En todas las salas

Deseaba no recordar, pero recordaba todo, todo el tiempo. Recordaba el rocío bañando la verde pradera, el sol en los ojos, el molesto gentío de la feria de los sábados, mis años de estudio, el trabajo, ¡extrañaba a mis insoportables jefes!, también los amigos, la familia, todo cobraba vida en mi mente, con sólo cerrar los ojos. Pero la película duraba poco; con solo abrirlos nuevamente tomaba conciencia de que estaba en la luna, hacía ya 5 años.

Estaba en “el casco”. Así llamaban a la construcción en forma esférica, con una base llena de instalaciones y una cúpula transparente, desde donde se veía el infinito cielo, el oscuro espacio de nada que me rodeaba, el rostro lleno de aburridas pecas blancas que me veía envejecer segundo a segundo.

Ya conocía el lugar de memoria. La sala de máquinas, las salas de estar, y las habitaciones. Las habitaciones para “ellos”, los profesionales de la nasa, y para “el resto”; los operarios, los empleados, como yo, flamante “Jefe de mantenimiento” de la planta.

Fue todo cuestión de un día. Yo estaba revisando una de las paredes de cristal líquido cuando todos empezaron a correr y la sirena chilló imparable. El plan de evacuación comenzó. Todos debían abandonar el casco y volver a la tierra. Era una decisión sorprendente, a solo 2 meses de estadía, cuando se planeaba permanecer más tiempo, y habiendo preparado la planta para 20 años de aire puro. Yo conocía como programar las compuertas, por eso tenía que salir en último lugar, pero algo falló y se cerraron conmigo dentro, y se bloquearon luego; ahora sólo se pueden abrir desde afuera.

Cansado de mirar el cielo, aburrido de mirar las repetidas imágenes de las pantallas que finalmente reparé, exploré cada detalle de la planta. No entiendo por qué seguía teniendo fuerzas. Lo más fácil era abandonarme a la muerte, ya estaba muerto para todos. Pero en el silencio espacial, allí donde cada paso es un trueno y un temblor, mis pisadas sonaban diferentes en determinadas zonas. También noté que algunas paredes eran más anchas de lo que el diseño hacía suponer.

En mi cabeza, quizá por ausencia de otras cosas en que pensar, se fueron tejieron mil hipótesis. ¿Habría pasadizos secretos? ¿Se trataba de espacios huecos por protección? Decidí averiguarlo. Revisé la documentación de la planta y nada. Tuve que realizar exploración experimental, y así fue que encontré que los comandos para unas puertas aún no terminadas en realidad desplazaban paredes. Programé que se abran en 48 segundos, el tiempo necesario para llegar frente a la supuesta pared.

Cuando se abrió, fue todo muy confuso. Lo primero que vi fue ese rostro con antenas y un arma enorme apuntándome, con la luz roja encima. Indeciso, me tiré encima y lo comencé a golpear. Realmente nunca pensé que al encontrarme con alguien después de varios años de soledad reaccionaría así. Seguí pegándole, lo golpeé con el aparato de la luz roja, hasta que varias manos, que llegaron de la planta, de la planta donde “no había nadie” hace cinco largos años, me sostuvieron y me trajeron aquí.
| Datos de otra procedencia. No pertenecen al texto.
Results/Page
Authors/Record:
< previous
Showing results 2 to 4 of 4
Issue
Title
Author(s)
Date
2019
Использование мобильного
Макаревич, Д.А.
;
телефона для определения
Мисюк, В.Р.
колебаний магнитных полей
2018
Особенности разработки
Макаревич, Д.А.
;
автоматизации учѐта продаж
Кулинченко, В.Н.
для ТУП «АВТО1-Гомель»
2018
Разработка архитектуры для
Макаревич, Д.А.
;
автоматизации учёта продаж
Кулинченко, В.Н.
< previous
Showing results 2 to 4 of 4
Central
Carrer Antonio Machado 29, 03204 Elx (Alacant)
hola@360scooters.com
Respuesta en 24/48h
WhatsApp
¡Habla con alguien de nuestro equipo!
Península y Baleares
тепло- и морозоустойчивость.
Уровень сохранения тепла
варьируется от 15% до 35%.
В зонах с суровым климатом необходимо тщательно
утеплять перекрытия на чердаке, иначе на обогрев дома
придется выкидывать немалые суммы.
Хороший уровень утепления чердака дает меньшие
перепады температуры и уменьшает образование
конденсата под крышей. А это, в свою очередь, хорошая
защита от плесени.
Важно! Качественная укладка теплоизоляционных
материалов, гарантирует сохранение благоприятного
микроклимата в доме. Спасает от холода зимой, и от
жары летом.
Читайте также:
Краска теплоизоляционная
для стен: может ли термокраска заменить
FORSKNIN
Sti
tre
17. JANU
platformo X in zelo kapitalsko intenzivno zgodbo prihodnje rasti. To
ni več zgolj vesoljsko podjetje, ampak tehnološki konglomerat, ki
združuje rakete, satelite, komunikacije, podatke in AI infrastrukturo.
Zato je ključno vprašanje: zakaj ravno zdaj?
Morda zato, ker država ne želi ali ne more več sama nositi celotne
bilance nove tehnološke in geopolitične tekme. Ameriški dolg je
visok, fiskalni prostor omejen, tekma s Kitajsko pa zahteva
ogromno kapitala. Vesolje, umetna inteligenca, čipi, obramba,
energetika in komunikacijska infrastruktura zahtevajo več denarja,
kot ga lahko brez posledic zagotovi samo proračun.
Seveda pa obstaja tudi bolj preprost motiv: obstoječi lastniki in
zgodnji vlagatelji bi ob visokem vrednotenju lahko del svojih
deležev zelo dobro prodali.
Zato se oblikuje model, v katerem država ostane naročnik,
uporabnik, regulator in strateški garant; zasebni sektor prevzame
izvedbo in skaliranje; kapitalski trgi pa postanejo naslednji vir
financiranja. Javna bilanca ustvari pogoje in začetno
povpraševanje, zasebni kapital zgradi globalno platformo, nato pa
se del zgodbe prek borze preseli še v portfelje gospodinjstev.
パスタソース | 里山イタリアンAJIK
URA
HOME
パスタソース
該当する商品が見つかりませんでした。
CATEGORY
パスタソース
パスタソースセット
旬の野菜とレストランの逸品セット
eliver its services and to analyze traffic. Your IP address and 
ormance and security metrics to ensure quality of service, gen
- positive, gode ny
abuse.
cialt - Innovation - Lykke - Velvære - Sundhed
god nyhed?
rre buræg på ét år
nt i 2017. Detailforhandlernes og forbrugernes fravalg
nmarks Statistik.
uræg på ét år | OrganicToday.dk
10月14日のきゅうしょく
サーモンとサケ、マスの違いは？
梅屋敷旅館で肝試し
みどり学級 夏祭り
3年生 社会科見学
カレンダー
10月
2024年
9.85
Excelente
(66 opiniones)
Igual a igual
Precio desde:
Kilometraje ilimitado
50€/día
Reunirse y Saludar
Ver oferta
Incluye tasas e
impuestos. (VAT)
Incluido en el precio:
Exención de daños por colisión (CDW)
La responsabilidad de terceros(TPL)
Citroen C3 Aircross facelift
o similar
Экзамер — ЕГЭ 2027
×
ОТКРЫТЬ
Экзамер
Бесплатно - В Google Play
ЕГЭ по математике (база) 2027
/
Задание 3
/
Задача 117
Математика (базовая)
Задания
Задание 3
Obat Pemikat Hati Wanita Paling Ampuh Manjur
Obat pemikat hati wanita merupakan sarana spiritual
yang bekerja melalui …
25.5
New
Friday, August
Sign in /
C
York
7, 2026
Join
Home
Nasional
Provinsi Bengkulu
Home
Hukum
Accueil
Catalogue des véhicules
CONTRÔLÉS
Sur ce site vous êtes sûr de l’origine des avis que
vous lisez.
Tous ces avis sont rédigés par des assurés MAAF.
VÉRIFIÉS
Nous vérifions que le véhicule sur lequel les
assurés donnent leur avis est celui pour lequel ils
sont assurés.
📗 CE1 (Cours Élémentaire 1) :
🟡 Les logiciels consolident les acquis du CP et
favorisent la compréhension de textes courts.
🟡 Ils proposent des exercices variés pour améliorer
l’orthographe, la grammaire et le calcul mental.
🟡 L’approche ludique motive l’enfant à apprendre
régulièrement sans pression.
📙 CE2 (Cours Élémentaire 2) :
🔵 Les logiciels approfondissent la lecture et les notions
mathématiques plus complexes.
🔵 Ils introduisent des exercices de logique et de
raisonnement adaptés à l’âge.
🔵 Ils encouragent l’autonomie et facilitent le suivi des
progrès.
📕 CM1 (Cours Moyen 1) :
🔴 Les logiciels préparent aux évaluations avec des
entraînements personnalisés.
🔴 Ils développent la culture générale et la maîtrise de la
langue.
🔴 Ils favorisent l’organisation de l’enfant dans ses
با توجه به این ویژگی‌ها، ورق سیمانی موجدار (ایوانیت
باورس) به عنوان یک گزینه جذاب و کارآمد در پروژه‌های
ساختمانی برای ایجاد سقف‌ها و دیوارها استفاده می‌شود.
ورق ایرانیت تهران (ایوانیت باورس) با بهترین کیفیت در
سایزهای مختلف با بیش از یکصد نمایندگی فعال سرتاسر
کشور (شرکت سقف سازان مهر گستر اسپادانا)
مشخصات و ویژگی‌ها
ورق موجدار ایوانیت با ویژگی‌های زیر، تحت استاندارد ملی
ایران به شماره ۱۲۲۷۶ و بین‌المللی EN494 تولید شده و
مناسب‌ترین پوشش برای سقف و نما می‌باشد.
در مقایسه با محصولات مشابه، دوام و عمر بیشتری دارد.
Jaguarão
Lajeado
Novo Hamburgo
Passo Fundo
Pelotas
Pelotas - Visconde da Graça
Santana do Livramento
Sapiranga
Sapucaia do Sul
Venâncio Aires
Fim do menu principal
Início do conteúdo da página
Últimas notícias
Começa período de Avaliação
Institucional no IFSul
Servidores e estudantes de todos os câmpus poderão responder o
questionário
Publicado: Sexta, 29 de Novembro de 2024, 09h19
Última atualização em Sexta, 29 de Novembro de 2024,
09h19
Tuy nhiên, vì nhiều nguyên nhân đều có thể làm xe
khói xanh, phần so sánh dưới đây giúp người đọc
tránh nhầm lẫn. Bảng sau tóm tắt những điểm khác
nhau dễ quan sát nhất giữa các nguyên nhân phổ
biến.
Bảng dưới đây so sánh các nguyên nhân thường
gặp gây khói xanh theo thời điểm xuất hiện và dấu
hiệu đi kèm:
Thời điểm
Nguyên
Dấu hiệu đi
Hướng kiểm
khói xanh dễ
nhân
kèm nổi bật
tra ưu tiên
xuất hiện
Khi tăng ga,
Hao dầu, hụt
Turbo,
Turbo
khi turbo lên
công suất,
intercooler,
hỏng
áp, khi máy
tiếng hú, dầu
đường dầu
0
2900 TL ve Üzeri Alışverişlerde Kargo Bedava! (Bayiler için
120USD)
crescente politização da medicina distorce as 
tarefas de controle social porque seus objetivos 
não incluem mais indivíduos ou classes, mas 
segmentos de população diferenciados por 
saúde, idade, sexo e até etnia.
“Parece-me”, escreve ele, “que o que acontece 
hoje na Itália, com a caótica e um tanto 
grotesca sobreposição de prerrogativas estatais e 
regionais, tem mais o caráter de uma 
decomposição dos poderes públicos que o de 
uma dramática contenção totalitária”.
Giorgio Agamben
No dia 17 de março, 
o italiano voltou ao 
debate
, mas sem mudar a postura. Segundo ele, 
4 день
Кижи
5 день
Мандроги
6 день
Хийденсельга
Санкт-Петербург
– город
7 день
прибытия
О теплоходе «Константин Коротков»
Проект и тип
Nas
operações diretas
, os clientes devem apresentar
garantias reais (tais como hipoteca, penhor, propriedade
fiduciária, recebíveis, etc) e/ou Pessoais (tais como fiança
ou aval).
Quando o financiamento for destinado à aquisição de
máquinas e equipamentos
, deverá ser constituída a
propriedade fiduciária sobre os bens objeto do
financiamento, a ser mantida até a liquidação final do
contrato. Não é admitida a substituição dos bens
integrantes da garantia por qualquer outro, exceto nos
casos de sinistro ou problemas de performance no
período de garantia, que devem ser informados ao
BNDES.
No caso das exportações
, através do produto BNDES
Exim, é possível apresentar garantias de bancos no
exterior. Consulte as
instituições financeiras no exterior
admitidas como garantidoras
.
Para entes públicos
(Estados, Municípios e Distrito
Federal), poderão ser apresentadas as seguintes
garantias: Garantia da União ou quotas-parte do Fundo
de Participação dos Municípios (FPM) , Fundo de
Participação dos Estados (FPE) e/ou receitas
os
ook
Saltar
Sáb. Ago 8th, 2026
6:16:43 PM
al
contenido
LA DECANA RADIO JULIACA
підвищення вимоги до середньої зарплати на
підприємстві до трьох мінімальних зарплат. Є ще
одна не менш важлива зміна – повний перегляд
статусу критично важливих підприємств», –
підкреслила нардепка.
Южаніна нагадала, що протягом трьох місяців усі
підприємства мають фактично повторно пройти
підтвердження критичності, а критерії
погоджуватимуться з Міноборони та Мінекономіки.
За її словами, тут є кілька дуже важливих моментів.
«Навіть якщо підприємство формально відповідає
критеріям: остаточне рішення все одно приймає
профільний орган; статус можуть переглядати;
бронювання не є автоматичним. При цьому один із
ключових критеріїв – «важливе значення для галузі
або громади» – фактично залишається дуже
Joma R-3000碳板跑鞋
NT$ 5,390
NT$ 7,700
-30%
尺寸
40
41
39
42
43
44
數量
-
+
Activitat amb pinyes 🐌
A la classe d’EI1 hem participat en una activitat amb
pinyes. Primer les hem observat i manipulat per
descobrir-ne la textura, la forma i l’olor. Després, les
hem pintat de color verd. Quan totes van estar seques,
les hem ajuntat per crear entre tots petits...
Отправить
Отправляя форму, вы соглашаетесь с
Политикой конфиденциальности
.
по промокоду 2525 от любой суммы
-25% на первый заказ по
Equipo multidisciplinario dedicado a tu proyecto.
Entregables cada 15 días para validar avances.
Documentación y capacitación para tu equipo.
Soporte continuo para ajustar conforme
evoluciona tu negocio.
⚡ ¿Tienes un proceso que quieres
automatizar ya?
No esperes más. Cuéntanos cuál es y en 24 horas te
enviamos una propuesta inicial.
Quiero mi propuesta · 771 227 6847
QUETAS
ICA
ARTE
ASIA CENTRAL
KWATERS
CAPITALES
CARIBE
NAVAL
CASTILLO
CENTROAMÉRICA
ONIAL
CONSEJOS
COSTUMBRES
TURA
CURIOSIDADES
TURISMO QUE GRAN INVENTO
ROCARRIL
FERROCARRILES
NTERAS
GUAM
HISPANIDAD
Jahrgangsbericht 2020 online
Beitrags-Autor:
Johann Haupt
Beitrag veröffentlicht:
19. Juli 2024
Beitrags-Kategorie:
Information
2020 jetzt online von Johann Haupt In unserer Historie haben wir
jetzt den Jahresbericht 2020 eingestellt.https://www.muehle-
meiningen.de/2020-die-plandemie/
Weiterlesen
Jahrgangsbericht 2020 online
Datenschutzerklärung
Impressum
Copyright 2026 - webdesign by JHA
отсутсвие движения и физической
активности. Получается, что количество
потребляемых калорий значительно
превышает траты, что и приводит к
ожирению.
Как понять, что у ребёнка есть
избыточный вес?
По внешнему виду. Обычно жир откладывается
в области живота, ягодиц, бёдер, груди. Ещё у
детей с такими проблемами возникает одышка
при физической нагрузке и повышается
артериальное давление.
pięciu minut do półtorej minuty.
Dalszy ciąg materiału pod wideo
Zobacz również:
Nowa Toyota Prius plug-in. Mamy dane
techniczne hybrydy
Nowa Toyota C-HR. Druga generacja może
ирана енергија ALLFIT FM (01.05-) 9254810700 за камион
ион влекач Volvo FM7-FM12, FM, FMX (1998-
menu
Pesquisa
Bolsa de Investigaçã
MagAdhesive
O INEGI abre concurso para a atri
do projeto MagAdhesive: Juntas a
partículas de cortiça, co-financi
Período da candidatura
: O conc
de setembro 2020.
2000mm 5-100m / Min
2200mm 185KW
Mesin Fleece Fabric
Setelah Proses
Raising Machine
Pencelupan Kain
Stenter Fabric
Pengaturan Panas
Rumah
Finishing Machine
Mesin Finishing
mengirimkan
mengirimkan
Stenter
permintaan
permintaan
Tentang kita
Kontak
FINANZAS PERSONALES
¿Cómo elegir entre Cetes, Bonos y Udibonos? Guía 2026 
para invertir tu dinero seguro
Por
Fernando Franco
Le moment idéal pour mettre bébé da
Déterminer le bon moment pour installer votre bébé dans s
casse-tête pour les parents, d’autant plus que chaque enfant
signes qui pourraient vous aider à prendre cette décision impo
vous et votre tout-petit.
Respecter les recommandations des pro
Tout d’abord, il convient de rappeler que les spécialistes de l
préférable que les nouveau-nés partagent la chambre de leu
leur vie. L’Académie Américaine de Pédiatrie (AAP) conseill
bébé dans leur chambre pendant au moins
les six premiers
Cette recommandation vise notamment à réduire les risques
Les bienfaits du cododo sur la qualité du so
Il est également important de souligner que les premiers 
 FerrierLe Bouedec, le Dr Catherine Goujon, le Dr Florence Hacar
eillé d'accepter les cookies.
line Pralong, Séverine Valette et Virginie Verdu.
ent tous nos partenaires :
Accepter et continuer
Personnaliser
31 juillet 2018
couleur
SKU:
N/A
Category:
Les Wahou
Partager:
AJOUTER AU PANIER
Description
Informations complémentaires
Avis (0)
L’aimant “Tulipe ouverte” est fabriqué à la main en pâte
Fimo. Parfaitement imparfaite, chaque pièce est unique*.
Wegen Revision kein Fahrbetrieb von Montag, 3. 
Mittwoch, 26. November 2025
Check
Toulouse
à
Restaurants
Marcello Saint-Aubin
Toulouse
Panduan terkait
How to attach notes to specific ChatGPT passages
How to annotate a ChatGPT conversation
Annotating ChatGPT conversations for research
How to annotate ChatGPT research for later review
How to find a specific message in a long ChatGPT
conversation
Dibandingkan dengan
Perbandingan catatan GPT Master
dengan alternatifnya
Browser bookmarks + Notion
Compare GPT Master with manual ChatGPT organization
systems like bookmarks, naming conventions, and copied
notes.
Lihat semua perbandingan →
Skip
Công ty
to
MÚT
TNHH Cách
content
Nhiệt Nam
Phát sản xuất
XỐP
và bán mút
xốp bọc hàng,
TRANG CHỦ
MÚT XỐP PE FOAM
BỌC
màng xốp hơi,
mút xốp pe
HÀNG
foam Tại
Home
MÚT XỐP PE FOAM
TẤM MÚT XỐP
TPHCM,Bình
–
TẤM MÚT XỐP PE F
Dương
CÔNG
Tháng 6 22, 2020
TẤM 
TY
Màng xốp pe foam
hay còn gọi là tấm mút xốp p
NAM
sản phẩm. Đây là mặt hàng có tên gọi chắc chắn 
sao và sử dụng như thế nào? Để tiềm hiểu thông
No salía de mi asombro. Treinta personas como la que yo maltraté, con sus respectivos equipos, solo para seguirme a mí. Cinco años de registros. ¿Cómo iba a saberlo?

Mi respuesta es “no”, les dije. No estaba dispuesto a seguir como si nada hubiera pasado. Quería que me devuelvan mi vida. Sólo por eso firmé, presionado para recuperar mi libertad.

Y ahora estoy aquí, en este recinto semicircular, casi a oscuras, con iluminación posterior, viéndome como en un espejo de tiempo, con mi mente distraída en como conseguir un trabajo mejor, resignándome a que nadie me crea que fui el actor de la película del momento y entendiendo, al ver la frase final, por qué nunca se fueron las luces rojas, que como mosquitos, me perseguían aún cuando volví de la luna; “Próximamente... La vida en la tierra después del Casco”.